Give the data again exactly as it appears.

Indoor scene change data:

[Start of Attachment]

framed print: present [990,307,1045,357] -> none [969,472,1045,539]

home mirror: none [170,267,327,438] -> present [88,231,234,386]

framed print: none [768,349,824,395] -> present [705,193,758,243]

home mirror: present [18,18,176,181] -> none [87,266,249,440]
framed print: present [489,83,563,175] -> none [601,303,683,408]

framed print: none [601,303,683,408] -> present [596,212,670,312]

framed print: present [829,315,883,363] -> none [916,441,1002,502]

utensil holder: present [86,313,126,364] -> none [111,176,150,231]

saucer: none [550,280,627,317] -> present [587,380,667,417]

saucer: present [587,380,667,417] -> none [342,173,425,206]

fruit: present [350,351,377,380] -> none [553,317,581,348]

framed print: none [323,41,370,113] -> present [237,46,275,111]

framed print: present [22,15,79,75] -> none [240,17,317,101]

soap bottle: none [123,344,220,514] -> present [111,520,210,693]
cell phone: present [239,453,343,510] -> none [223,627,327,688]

[End of Attachment]

FINISHED TASK:
framed print: present [990,307,1045,357] -> none [969,472,1045,539]

home mirror: none [170,267,327,438] -> present [88,231,234,386]

framed print: none [768,349,824,395] -> present [705,193,758,243]

home mirror: present [18,18,176,181] -> none [87,266,249,440]
framed print: present [489,83,563,175] -> none [601,303,683,408]

framed print: none [601,303,683,408] -> present [596,212,670,312]

framed print: present [829,315,883,363] -> none [916,441,1002,502]

utensil holder: present [86,313,126,364] -> none [111,176,150,231]

saucer: none [550,280,627,317] -> present [587,380,667,417]

saucer: present [587,380,667,417] -> none [342,173,425,206]

fruit: present [350,351,377,380] -> none [553,317,581,348]

framed print: none [323,41,370,113] -> present [237,46,275,111]

framed print: present [22,15,79,75] -> none [240,17,317,101]

soap bottle: none [123,344,220,514] -> present [111,520,210,693]
cell phone: present [239,453,343,510] -> none [223,627,327,688]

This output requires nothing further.